There are several reasons why we want to create a data mart from a data warehouse. But before I list them down I would like to clarify the meaning of “data mart” and the meaning of “data warehouse”.
Data mart: in this article I am referring to the Kimball meaning of the word “mart”, which means that it is in dimensional model. Meaning that it consists of a few fact tables (usually 1 to 5 but not more than 10), and the necessary dimensions (usually about 5 to 10). Quoting my own definition in my book, a dimensional data mart is a group of related fact tables and their corresponding dimension tables containing the measurements of business events categorised by their dimensions.
The other possible meanings of “data mart” in data warehousing practice are (which I’m not talking about them in this article):
- An OLAP cube. Usually quite small in size, created from 1 or 2 fact tables (and the necessary dimension). Probably not at the lowest grain but at higher/summarised level.

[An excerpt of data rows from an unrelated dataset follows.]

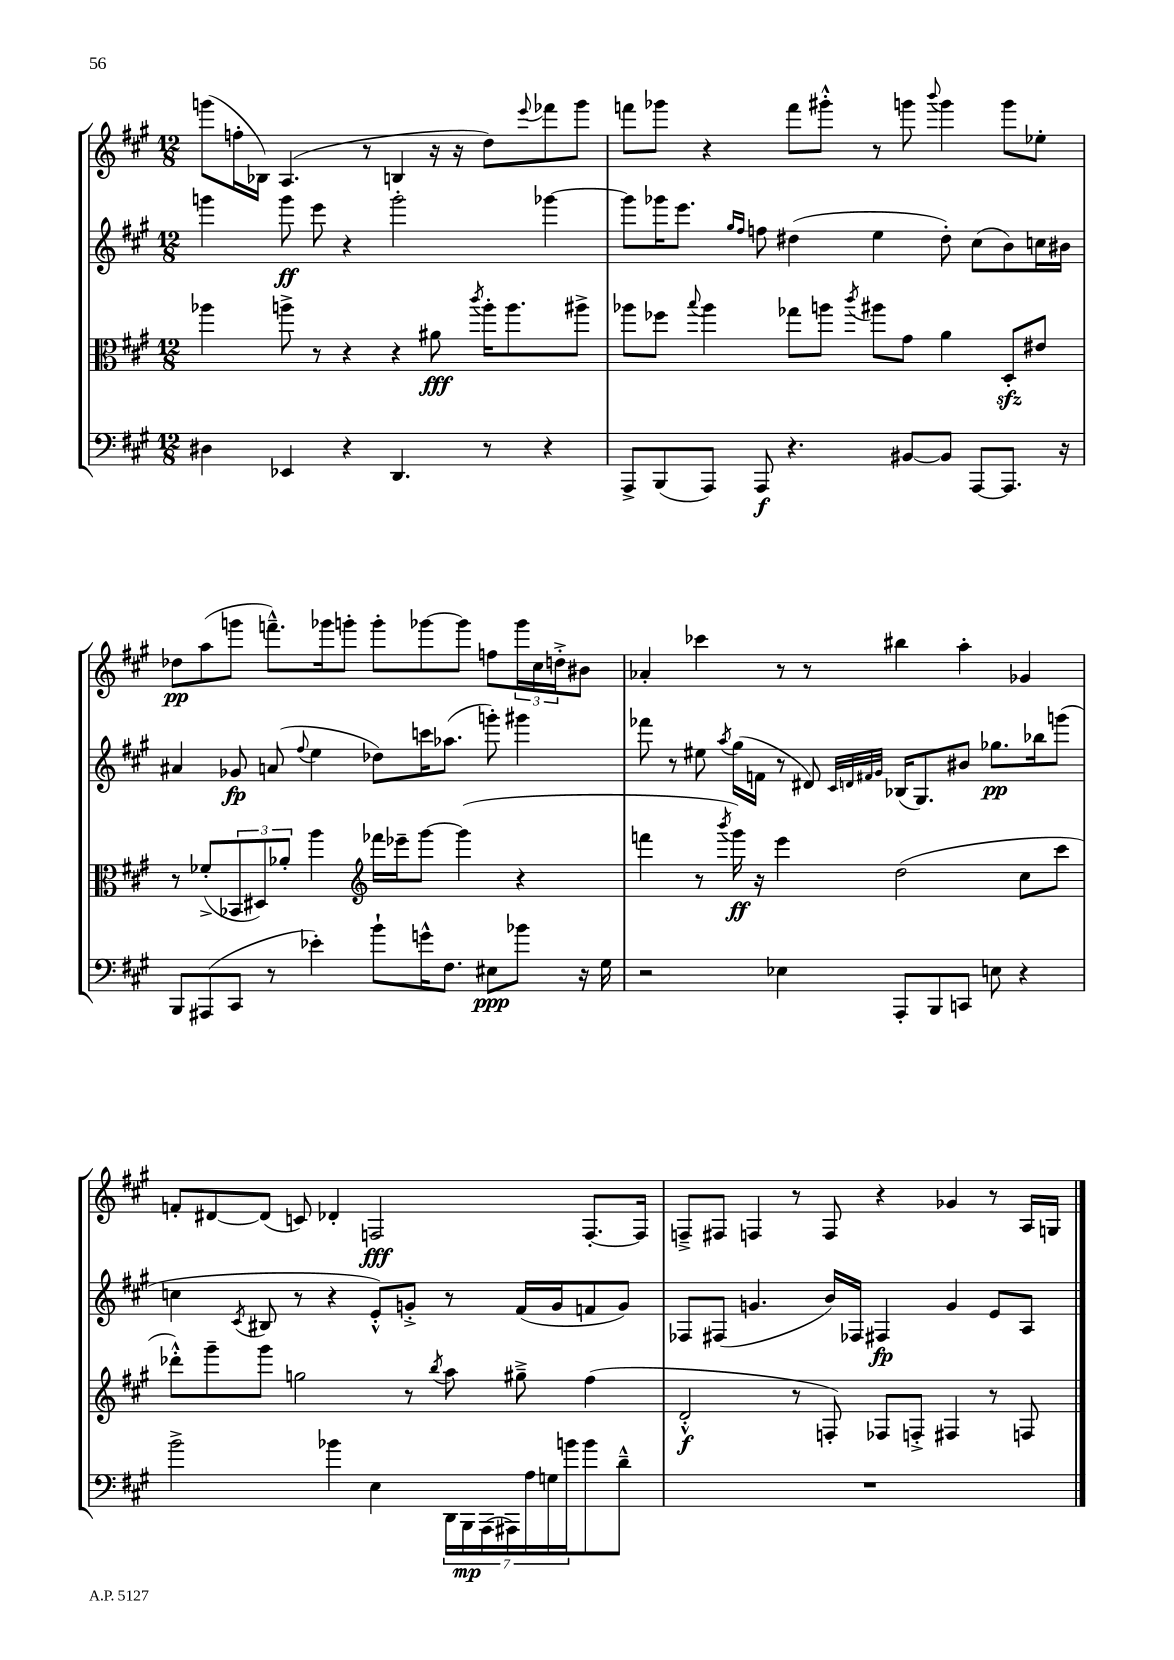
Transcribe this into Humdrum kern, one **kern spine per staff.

**kern	**kern	**kern	**kern
*staff4	*staff3	*staff2	*staff1
*clefF4	*clefC3	*clefG2	*clefG2
*k[f#c#g#]	*k[f#c#g#]	*k[f#c#g#]	*k[f#c#g#]
*M12/8	*M12/8	*M12/8	*M12/8
4D#\	4aa-\	4ggg\	(8ggg\L
.	.	.	16ff'\L
.	.	.	16B-\JJ)
4EE-/	8aa^\	8ggg\	(4.A/
.	8r	8eee\	.
4r	4r	4r	.
.	.	.	8r
4.DD/	4r	2ggg'\	4B/
.	8a#\	.	16r
.	.	.	16r
.	8qccc#/	.	.
8r	16aa'\LK	.	8dd\L)
.	8.aa\	.	.
.	.	.	8qqeee/
4r	.	[4ggg-\	8fff-\
.	8aa#^\J	.	8ggg\J
=	=	=	=
8AAA^/L	8aa-\L	8ggg-\]L	8fff\L
(8BBB/	8ff-\J	16ggg-\K	8ggg-\J
.	.	8.eee\J	.
.	8qqbb/	.	.
8AAA/J)	4aa-\	.	4r
.	.	16qqgg#/LL	.
.	.	16qqff#/JJ	.
8AAA/	.	8ff\	.
4.r	8gg-\L	(4dd#\	8fff\L
.	8aa\J	.	8ggg#'^^\J
.	8qccc#/	.	.
.	8aa#\L	4ee\	8r
[8BB#/L	8g#\J	.	8ggg\
.	.	.	8qqbbb/
8BB#/]J	4a\	8dd#'\)	4ggg\
[8AAA/L	.	(8cc#\L	.
8.AAA/]J	8D'/L	8b\)	8ggg\L
.	8e#/J	16cc\L	8ee-'\J
16r	.	16b#\JJ	.
=	=	=	=
8BBB/L	8r	4a#/	8dd-\L
(8AAA#/	(8f-'^/L	.	(8aa\
8CC#/J	12BB-/	8g-/	8ggg\J
.	12D#/)	.	.
8r	.	(8a/	8.fff~^^\L)
.	12a-'/J	.	.
.	.	8qqff#/	.
4e-'\)	4aa\	4ee\	.
.	.	.	16ggg-\k
.	.	.	8ggg'\J
*	*clefG2	*	*
8b`\L	16fff-\LL	8dd-\L)	8ggg'\L
.	16eee-~\J	.	.
16g^^\K	[8ggg#\J	16ccc\K	[8ggg-\
8.F#\J	.	(8.aa-\J	.
.	(4ggg#\]	.	8ggg-\]J
8E#\L	.	8ggg'\)	8ff\L
8b-\J	4r	4ggg#\	24ggg-\L
.	.	.	24cc#\
.	.	.	24dd'^\J
16r	.	.	8b#\J
16G#\	.	.	.
=	=	=	=
2r	4fff\	8fff-\	4a-'/
.	.	8r	.
.	8r	8ee#\	4ccc-\
.	8qbbb/	8qaa/	.
.	16ggg#\)	(16gg#\LL	.
.	16r	16f\JJ	.
4E-\	4eee\	8r	8r
.	.	8d#/)	8r
.	.	32qqc#/LLL	.
.	.	32qqd/	.
.	.	32qqf#/	.
.	.	32qqg#/JJJ	.
8AAA'/L	(2dd\	(16B-/LK	4bb#\
.	.	8.G#/)	.
8BBB/	.	.	.
8CC/J	.	8b#/J	4aa'\
8E\	.	8.gg-\L	.
4r	8cc#\L	.	4g-/
.	.	16bb-\k	.
.	8ccc#\J	(8ggg\J	.
=	=	=	=
2b^\	8ddd-'^^\L)	4cc\	8f'/L
.	8ggg#~\	.	[8d#/
.	.	8qc#/	.
.	8ggg#\J	8B#/	(8d#/]J
.	2gg\	8r	8c/)
4b-\	.	4r	4d-'/
4E\	.	8e'^^/L)	2F/
.	8r	8g'^/J	.
.	8qbb/	.	.
28DD\LL	8aa\	8r	.
28BBB\	.	.	.
(28AAA\	.	.	.
28AAA#\)	.	.	.
.	8gg#~^\	(16f#/LL	.
28A\	.	.	.
28G\	.	.	.
.	.	16g/J	.
28b\J	.	.	.
8b\	(4ff#\	8f/	[8.F'/L
8d~^^\J	.	8g/J)	.
.	.	.	16F/]Jk
=	=	=	=
1.r	2d'^^/	8F-/L	8F~^/L
.	.	(8F#/J	8F#/J
.	.	4.g/	4F/
.	8r	.	8r
.	8F'/)	16b/LL)	8F/
.	.	16F-/JJ	.
.	8F-/L	4F#/	4r
.	8F'^/J	.	.
.	4F#/	4g/	4g-/
.	8r	8e/L	8r
.	8F/	8A/J	16A/LL
.	.	.	16G/JJ
==	==	==	==
*-	*-	*-	*-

- A relational database but not dimensional (not fact & dim). Usually it is not at 3rd normal form either. Just a collection of tables without (necessarily) having referential integrity / foreign key relationships between the tables. It’s quite a small database, there are not many tables, probably between 5 and 15.
Whereas for the term “data warehouse”, it’s as what I defined in my book: a data warehouse is a system that retrieves and consolidates data periodically from the source systems into a dimensional or normalised data store. It usually keeps years of history and is queried for business intelligence or other analytical activities. It is typically updated in batches, not every time the transaction happens in the source systems.
So, with those meanings of data mart and data warehouse in mind, the reasons for creating a data mart from a data warehouse are:
- Because we need to create a static copy of a few fact tables (with their corresponding dimensions) which does not change every day like the warehouse, for analysis purposes. Usually it’s only temporary. The users use the data in the mart for a project which does not last long, say a few days to a few weeks. And after that the data mart is deleted.
- Because they need a mart for data mining. Processing a data mining model (“training”, “predictive analysis”) creates heavy work load and we don’t want it to affect the performance of the central/core warehouse.
- To ease the query workload on the warehouse. Say 50% of the reports are querying one certain fact table (and its dimensions). To enlighten the burden of the warehouse we create a copy of that fact table (and its dimension) in a separated database located on different server, and point some of th reports that way. This mart is refreshed/updated every day.
- Because they want to change the data to simulate some business scenarios. They can’t change the data in the core warehouse (it will affect everybody!) so we provide a data mart for them to running their scenarios.
- To support the query performance of the reports (the mart is structured differently, indexed differently). Probably putting additional tables in it (summary tables/fact at higher grain, or list tables). The mart is usually read only, refreshed/updated every day.
- Because the data warehouse is in normalised format (kind of NDS, probably on PDW), so we need to build a dimensional mart for the analytics/OLAP to get the data from.